“He lives in an ordinary, all-American sort of place…” begins an article by David Mehegan in the Boston Globe on April 8. I’ve seen that phrase used loads of times. Whenever I see it, I know that the story is about someone white who is usually middle-class. “All-American” is a way of saying white without having to actually spell it out.
In this particular article, “Story of the Weak” about Jeff Kinney’s bestselling book for children, Diary of a Wimpy Kid, Mehegan goes on to say that the book is about “the every day life of a regular boy in the sort of school situation that readers of any age might recognize.” When’s the last time, if ever, you’ve seen or heard descriptions like “all American” or “regular boy” used to describe a boy who was Black, Puerto Rican, Chinese, Native America, etc.? I can’t recall ever seeing these words used in the context of a Black or Brown boy’s experience.
I’m not complaining about the book – haven’t read it. It seems funny and something kids would like and me, too, probably. I did notice that the illustration shown in the article shows only white boys. The reporter goes on to note that “the girls are always drawn exactly the same, except for their hair, but the boys all look grossly different from one another. It’s a message to the reader that Greg ‘gets’ boys, but doesn’t ‘get’ girls so he draws them all the same.” (This could be the topic of another blog.) Let’s get back to my point.
I’ve been encouraging my husband to write a memoir of his boyhood since a year after we started dating. By then I’d learned enough about him to know that his childhood and teenage hood warranted a book because of how filled it was with joy, activities, and love. He did so many things that were unavailable and/or unknowable to me growing up. I’ve always told him that he should call the book, “All American Black Boy.” Now I think I’ll tell him to eliminate the word, “Black” from that title. His book should be called “All American Boy” period.

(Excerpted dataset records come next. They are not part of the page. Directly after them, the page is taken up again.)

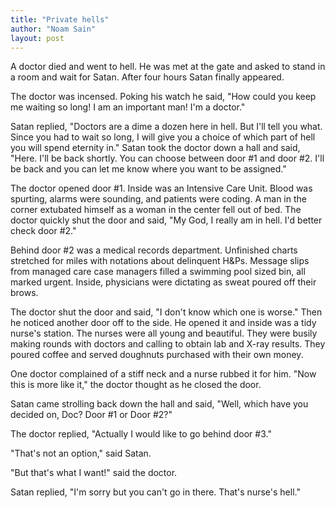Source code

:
 ```yaml
---
title: "Private hells"
author: "Noam Sain"
layout: post
---
```


A doctor died and went to hell. He was met at the gate and asked to stand in a room and wait for Satan. After four hours Satan finally appeared.

The doctor was incensed. Poking his watch he said, "How could you keep me waiting so long! I am an important man! I'm a doctor."

Satan replied, "Doctors are a dime a dozen here in hell. But I'll tell you what. Since you had to wait so long, I will give you a choice of which part of hell you will spend eternity in." Satan took the doctor down a hall and said, "Here. I'll be back shortly. You can choose between door #1 and door #2. I'll be back and you can let me know where you want to be assigned."

The doctor opened door #1. Inside was an Intensive Care Unit. Blood was spurting, alarms were sounding, and patients were coding. A man in the corner extubated himself as a woman in the center fell out of bed. The doctor quickly shut the door and said, "My God, I really am in hell. I'd better check door #2."

Behind door #2 was a medical records department. Unfinished charts stretched for miles with notations about delinquent H&amp;Ps. Message slips from managed care case managers filled a swimming pool sized bin, all marked urgent. Inside, physicians were dictating as sweat poured off their brows.

The doctor shut the door and said, "I don't know which one is worse." Then he noticed another door off to the side. He opened it and inside was a tidy nurse's station. The nurses were all young and beautiful. They were busily making rounds with doctors and calling to obtain lab and X-ray results. They poured coffee and served doughnuts purchased with their own money.

One doctor complained of a stiff neck and a nurse rubbed it for him. "Now this is more like it," the doctor thought as he closed the door.

Satan came strolling back down the hall and said, "Well, which have you decided on, Doc? Door #1 or Door #2?"

The doctor replied, "Actually I would like to go behind door #3."

"That's not an option," said Satan.

"But that's what I want!" said the doctor.

Satan replied, "I'm sorry but you can't go in there. That's nurse's hell."
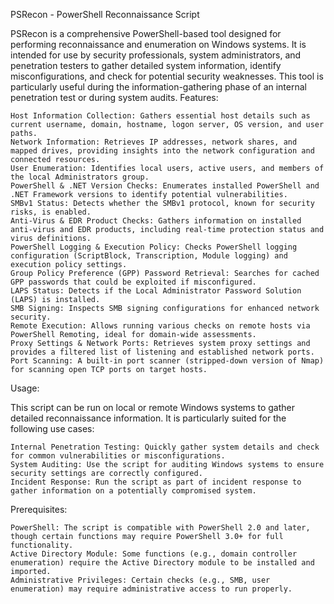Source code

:PSRecon - PowerShell Reconnaissance Script

PSRecon is a comprehensive PowerShell-based tool designed for performing reconnaissance and enumeration on Windows systems. It is intended for use by security professionals, system administrators, and penetration testers to gather detailed system information, identify misconfigurations, and check for potential security weaknesses. This tool is particularly useful during the information-gathering phase of an internal penetration test or during system audits.
Features:

    Host Information Collection: Gathers essential host details such as current username, domain, hostname, logon server, OS version, and user paths.
    Network Information: Retrieves IP addresses, network shares, and mapped drives, providing insights into the network configuration and connected resources.
    User Enumeration: Identifies local users, active users, and members of the local Administrators group.
    PowerShell & .NET Version Checks: Enumerates installed PowerShell and .NET Framework versions to identify potential vulnerabilities.
    SMBv1 Status: Detects whether the SMBv1 protocol, known for security risks, is enabled.
    Anti-Virus & EDR Product Checks: Gathers information on installed anti-virus and EDR products, including real-time protection status and virus definitions.
    PowerShell Logging & Execution Policy: Checks PowerShell logging configuration (ScriptBlock, Transcription, Module logging) and execution policy settings.
    Group Policy Preference (GPP) Password Retrieval: Searches for cached GPP passwords that could be exploited if misconfigured.
    LAPS Status: Detects if the Local Administrator Password Solution (LAPS) is installed.
    SMB Signing: Inspects SMB signing configurations for enhanced network security.
    Remote Execution: Allows running various checks on remote hosts via PowerShell Remoting, ideal for domain-wide assessments.
    Proxy Settings & Network Ports: Retrieves system proxy settings and provides a filtered list of listening and established network ports.
    Port Scanning: A built-in port scanner (stripped-down version of Nmap) for scanning open TCP ports on target hosts.

Usage:

This script can be run on local or remote Windows systems to gather detailed reconnaissance information. It is particularly suited for the following use cases:

    Internal Penetration Testing: Quickly gather system details and check for common vulnerabilities or misconfigurations.
    System Auditing: Use the script for auditing Windows systems to ensure security settings are correctly configured.
    Incident Response: Run the script as part of incident response to gather information on a potentially compromised system.

Prerequisites:

    PowerShell: The script is compatible with PowerShell 2.0 and later, though certain functions may require PowerShell 3.0+ for full functionality.
    Active Directory Module: Some functions (e.g., domain controller enumeration) require the Active Directory module to be installed and imported.
    Administrative Privileges: Certain checks (e.g., SMB, user enumeration) may require administrative access to run properly.
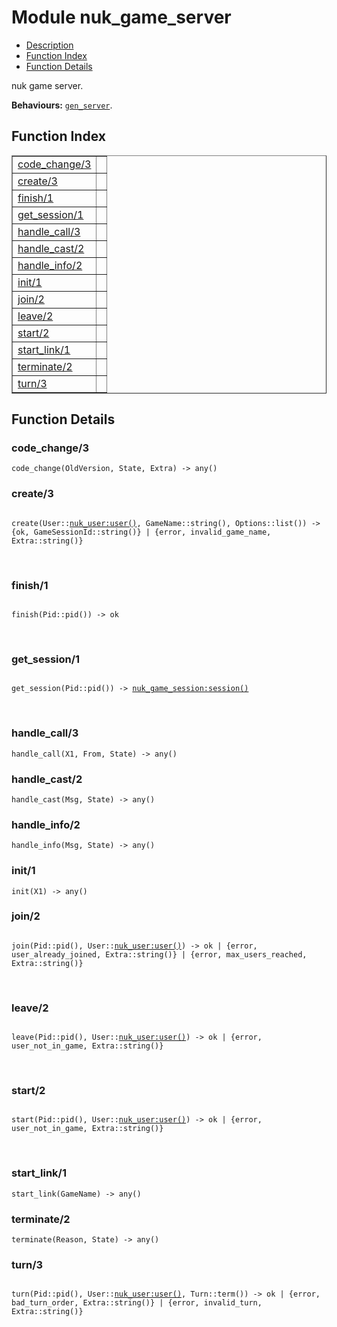

# Module nuk_game_server #
* [Description](#description)
* [Function Index](#index)
* [Function Details](#functions)

nuk game server.

__Behaviours:__ [`gen_server`](gen_server.md).

<a name="index"></a>

## Function Index ##


<table width="100%" border="1" cellspacing="0" cellpadding="2" summary="function index"><tr><td valign="top"><a href="#code_change-3">code_change/3</a></td><td></td></tr><tr><td valign="top"><a href="#create-3">create/3</a></td><td></td></tr><tr><td valign="top"><a href="#finish-1">finish/1</a></td><td></td></tr><tr><td valign="top"><a href="#get_session-1">get_session/1</a></td><td></td></tr><tr><td valign="top"><a href="#handle_call-3">handle_call/3</a></td><td></td></tr><tr><td valign="top"><a href="#handle_cast-2">handle_cast/2</a></td><td></td></tr><tr><td valign="top"><a href="#handle_info-2">handle_info/2</a></td><td></td></tr><tr><td valign="top"><a href="#init-1">init/1</a></td><td></td></tr><tr><td valign="top"><a href="#join-2">join/2</a></td><td></td></tr><tr><td valign="top"><a href="#leave-2">leave/2</a></td><td></td></tr><tr><td valign="top"><a href="#start-2">start/2</a></td><td></td></tr><tr><td valign="top"><a href="#start_link-1">start_link/1</a></td><td></td></tr><tr><td valign="top"><a href="#terminate-2">terminate/2</a></td><td></td></tr><tr><td valign="top"><a href="#turn-3">turn/3</a></td><td></td></tr></table>


<a name="functions"></a>

## Function Details ##

<a name="code_change-3"></a>

### code_change/3 ###

`code_change(OldVersion, State, Extra) -> any()`

<a name="create-3"></a>

### create/3 ###

<pre><code>
create(User::<a href="nuk_user.md#type-user">nuk_user:user()</a>, GameName::string(), Options::list()) -&gt; {ok, GameSessionId::string()} | {error, invalid_game_name, Extra::string()}
</code></pre>
<br />

<a name="finish-1"></a>

### finish/1 ###

<pre><code>
finish(Pid::pid()) -&gt; ok
</code></pre>
<br />

<a name="get_session-1"></a>

### get_session/1 ###

<pre><code>
get_session(Pid::pid()) -&gt; <a href="nuk_game_session.md#type-session">nuk_game_session:session()</a>
</code></pre>
<br />

<a name="handle_call-3"></a>

### handle_call/3 ###

`handle_call(X1, From, State) -> any()`

<a name="handle_cast-2"></a>

### handle_cast/2 ###

`handle_cast(Msg, State) -> any()`

<a name="handle_info-2"></a>

### handle_info/2 ###

`handle_info(Msg, State) -> any()`

<a name="init-1"></a>

### init/1 ###

`init(X1) -> any()`

<a name="join-2"></a>

### join/2 ###

<pre><code>
join(Pid::pid(), User::<a href="nuk_user.md#type-user">nuk_user:user()</a>) -&gt; ok | {error, user_already_joined, Extra::string()} | {error, max_users_reached, Extra::string()}
</code></pre>
<br />

<a name="leave-2"></a>

### leave/2 ###

<pre><code>
leave(Pid::pid(), User::<a href="nuk_user.md#type-user">nuk_user:user()</a>) -&gt; ok | {error, user_not_in_game, Extra::string()}
</code></pre>
<br />

<a name="start-2"></a>

### start/2 ###

<pre><code>
start(Pid::pid(), User::<a href="nuk_user.md#type-user">nuk_user:user()</a>) -&gt; ok | {error, user_not_in_game, Extra::string()}
</code></pre>
<br />

<a name="start_link-1"></a>

### start_link/1 ###

`start_link(GameName) -> any()`

<a name="terminate-2"></a>

### terminate/2 ###

`terminate(Reason, State) -> any()`

<a name="turn-3"></a>

### turn/3 ###

<pre><code>
turn(Pid::pid(), User::<a href="nuk_user.md#type-user">nuk_user:user()</a>, Turn::term()) -&gt; ok | {error, bad_turn_order, Extra::string()} | {error, invalid_turn, Extra::string()}
</code></pre>
<br />


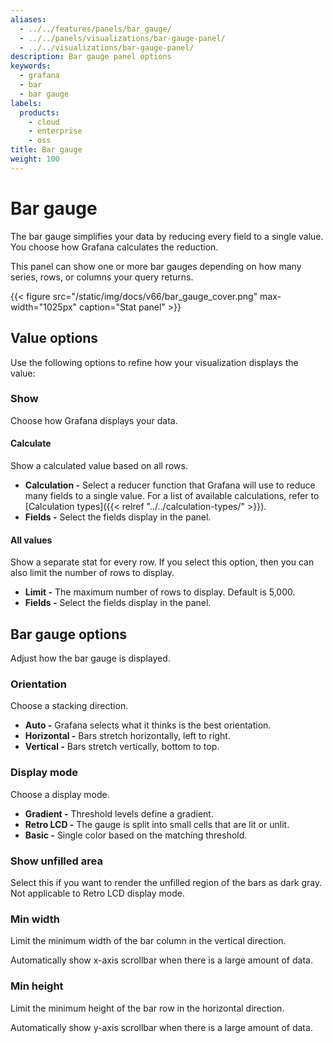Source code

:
 ```yaml
---
aliases:
  - ../../features/panels/bar_gauge/
  - ../../panels/visualizations/bar-gauge-panel/
  - ../../visualizations/bar-gauge-panel/
description: Bar gauge panel options
keywords:
  - grafana
  - bar
  - bar gauge
labels:
  products:
    - cloud
    - enterprise
    - oss
title: Bar gauge
weight: 100
---
```


# Bar gauge

The bar gauge simplifies your data by reducing every field to a single value. You choose how Grafana calculates the reduction.

This panel can show one or more bar gauges depending on how many series, rows, or columns your query returns.

{{< figure src="/static/img/docs/v66/bar_gauge_cover.png" max-width="1025px" caption="Stat panel" >}}

## Value options

Use the following options to refine how your visualization displays the value:

### Show

Choose how Grafana displays your data.

#### Calculate

Show a calculated value based on all rows.

- **Calculation -** Select a reducer function that Grafana will use to reduce many fields to a single value. For a list of available calculations, refer to [Calculation types]({{< relref "../../calculation-types/" >}}).
- **Fields -** Select the fields display in the panel.

#### All values

Show a separate stat for every row. If you select this option, then you can also limit the number of rows to display.

- **Limit -** The maximum number of rows to display. Default is 5,000.
- **Fields -** Select the fields display in the panel.

## Bar gauge options

Adjust how the bar gauge is displayed.

### Orientation

Choose a stacking direction.

- **Auto -** Grafana selects what it thinks is the best orientation.
- **Horizontal -** Bars stretch horizontally, left to right.
- **Vertical -** Bars stretch vertically, bottom to top.

### Display mode

Choose a display mode.

- **Gradient -** Threshold levels define a gradient.
- **Retro LCD -** The gauge is split into small cells that are lit or unlit.
- **Basic -** Single color based on the matching threshold.

### Show unfilled area

Select this if you want to render the unfilled region of the bars as dark gray. Not applicable to Retro LCD display mode.

### Min width

Limit the minimum width of the bar column in the vertical direction.

Automatically show x-axis scrollbar when there is a large amount of data.

### Min height

Limit the minimum height of the bar row in the horizontal direction.

Automatically show y-axis scrollbar when there is a large amount of data.
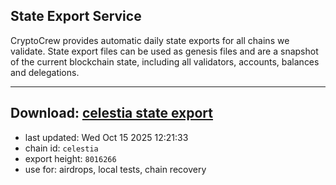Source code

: ## State Export Service
CryptoCrew provides automatic daily state exports for all chains we validate. State export files can be used as genesis files and are a snapshot of the current blockchain state, including all validators, accounts, balances and delegations.

---
**Download: [celestia state export](https://dl-eu2.ccvalidators.com/SERVICE/celestia/celestia_export_8016266.json)**
---

- last updated: Wed Oct 15 2025 12:21:33
- chain id: `celestia`
- export height: `8016266`
- use for: airdrops, local tests, chain recovery

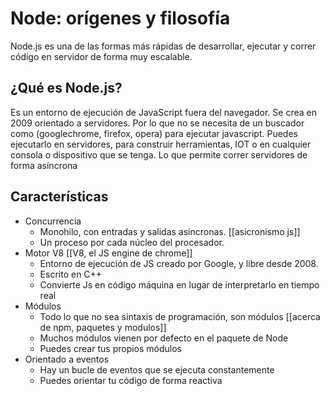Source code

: # Node: orígenes y filosofía

Node.js es una de las formas más rápidas de desarrollar, ejecutar y correr código en servidor de forma muy escalable.

## ¿Qué es Node.js?
Es un entorno de ejecución de JavaScript fuera del navegador. Se crea en 2009 orientado a servidores. Por lo que no se necesita de un buscador como (googlechrome, firefox, opera) para ejecutar javascript. Puedes ejecutarlo en servidores, para construir herramientas, IOT o en cualquier consola o dispositivo que se tenga. Lo que permite correr servidores de forma asíncrona

## Características
* Concurrencia 
	* Monohilo, con entradas y salidas asíncronas. [[asicronismo js]]
	* Un proceso por cada núcleo del procesador.
* Motor V8 [[V8, el JS engine de chrome]]
	* Entorno de ejecución de JS creado por Google, y libre desde 2008.
	* Escrito en C++
	* Convierte Js en código máquina en lugar de interpretarlo en tiempo real
* Módulos
	* Todo lo que no sea sintaxis de programación, son módulos [[acerca de npm, paquetes y modulos]]
	* Muchos módulos vienen por defecto en el paquete de Node
	* Puedes crear tus propios módulos
* Orientado a eventos
	* Hay un bucle de eventos que se ejecuta constantemente
	* Puedes orientar tu código de forma reactiva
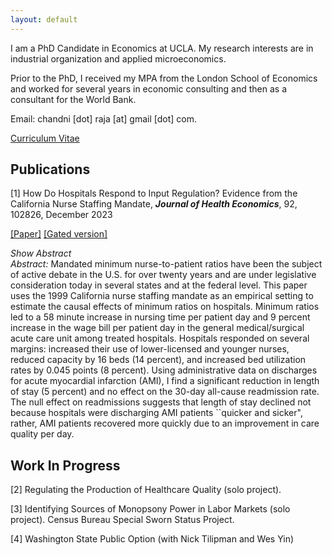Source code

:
 ```yaml
---
layout: default
---
```


I am a PhD Candidate in Economics at UCLA. My research interests are in industrial organization and applied microeconomics. 

Prior to the PhD, I received my MPA from the London School of Economics and worked for several years in economic consulting and then as a consultant for the World Bank.

Email: chandni [dot] raja [at] gmail [dot] com.

[Curriculum Vitae](./assets/cv/chandni_cv.pdf)

## Publications

[1] How Do Hospitals Respond to Input Regulation? Evidence from the California Nurse Staffing Mandate, **_Journal of Health Economics_**, 92, 102826, December 2023

 [[Paper]](/assets/pdf/how_do_hospitals_respond_raja_110623.pdf) [[Gated version]](https://www.sciencedirect.com/science/article/pii/S0167629623001030)

<summary><i>Show Abstract</i></summary> <i>Abstract:</i> Mandated minimum nurse-to-patient ratios have been the subject of active debate in the U.S. for over twenty years and are under legislative consideration today in several states and at the federal level. This paper uses the 1999 California nurse staffing mandate as an empirical setting to estimate the causal effects of minimum ratios on hospitals. Minimum ratios led to a 58 minute increase in nursing time per patient day and 9 percent increase in the wage bill per patient day in the general medical/surgical acute care unit among treated hospitals. Hospitals responded on several margins: increased their use of lower-licensed and younger nurses, reduced capacity by 16 beds (14 percent), and increased bed utilization rates by 0.045 points (8 percent). Using administrative data on discharges for acute myocardial infarction (AMI), I find a significant reduction in length of stay (5 percent) and no effect on the 30-day all-cause readmission rate. The null effect on readmissions suggests that length of stay declined not because hospitals were discharging AMI patients ``quicker and sicker", rather, AMI patients recovered more quickly due to an improvement in care quality per day. 


## Work In Progress

[2] Regulating the Production of Healthcare Quality (solo project). 

[3] Identifying Sources of Monopsony Power in Labor Markets (solo project). Census Bureau Special Sworn Status Project.

[4] Washington State Public Option (with Nick Tilipman and Wes Yin)


<!--
Text can be **bold**, _italic_, or ~~strikethrough~~.

[Link to another page](./another-page.html).

There should be whitespace between paragraphs.

There should be whitespace between paragraphs. We recommend including a README, or a file with information about your project.

# Header 1

This is a normal paragraph following a header. GitHub is a code hosting platform for version control and collaboration. It lets you and others work together on projects from anywhere.

## Header 2

> This is a blockquote following a header.
>
> When something is important enough, you do it even if the odds are not in your favor.

### Header 3

```js
// Javascript code with syntax highlighting.
var fun = function lang(l) {
  dateformat.i18n = require('./lang/' + l)
  return true;
}
```

```ruby
# Ruby code with syntax highlighting
GitHubPages::Dependencies.gems.each do |gem, version|
  s.add_dependency(gem, "= #{version}")
end
```

#### Header 4

*   This is an unordered list following a header.
*   This is an unordered list following a header.
*   This is an unordered list following a header.

##### Header 5

1.  This is an ordered list following a header.
2.  This is an ordered list following a header.
3.  This is an ordered list following a header.

###### Header 6

| head1        | head two          | three |
|:-------------|:------------------|:------|
| ok           | good swedish fish | nice  |
| out of stock | good and plenty   | nice  |
| ok           | good `oreos`      | hmm   |
| ok           | good `zoute` drop | yumm  |

### There's a horizontal rule below this.

* * *

### Here is an unordered list:

*   Item foo
*   Item bar
*   Item baz
*   Item zip

### And an ordered list:

1.  Item one
1.  Item two
1.  Item three
1.  Item four

### And a nested list:

- level 1 item
  - level 2 item
  - level 2 item
    - level 3 item
    - level 3 item
- level 1 item
  - level 2 item
  - level 2 item
  - level 2 item
- level 1 item
  - level 2 item
  - level 2 item
- level 1 item

### Small image

![Octocat](https://github.githubassets.com/images/icons/emoji/octocat.png)

### Large image

![Branching](https://guides.github.com/activities/hello-world/branching.png)


### Definition lists can be used with HTML syntax.

<dl>
<dt>Name</dt>
<dd>Godzilla</dd>
<dt>Born</dt>
<dd>1952</dd>
<dt>Birthplace</dt>
<dd>Japan</dd>
<dt>Color</dt>
<dd>Green</dd>
</dl>

```
Long, single-line code blocks should not wrap. They should horizontally scroll if they are too long. This line should be long enough to demonstrate this.
```

```
The final element.
```
-->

In it, he could share that he was reared by two loving parents with help from an extended loving family, that he was in the church choir, that he attended the Cooper Community Center, that he participated in the Debate Club and was on student government in high school (Latin School by the way). He could share that he was a frequent escort at high school proms, that he was part of an “integrated” (throw-back word) singing group at Boston Latin. He could talk about the numerous jobs he held, among them selling TV Guide, working at Skippy White’s Record Store near Dudley Station, selling popsicles on an ice cream truck, working at the MDC pool, and working at the oil company in Everett. He could talk about being an acolyte at St. Cyprian’s Church. He remembers being able to ride his bike without fear of being accosted from his family’s home on Columbus Avenue all the way to Dorchester. My husband recalls his love for radio being nurtured in the Junior Achievement Club in high school when they worked in collaboration with WILD radio station in Roxbury. (He is now in hot pursuit of owning a station…or two.) And this is only a short list of things I can call forth right now.
Perhaps in sharing his story as an all-American, “regular” boy, he could underscore the point that a whole lot of Black and Brown boys had “normal” childhoods and act as a counterpoint to the media that spews a limited, one dimensional portrait of Black boys and their families.
This wasn’t the point of Mr. Mehegan’s story. I know that. His story was not about us in any way. It was about an author and his portrait of an “all-American boy.” And that got me started.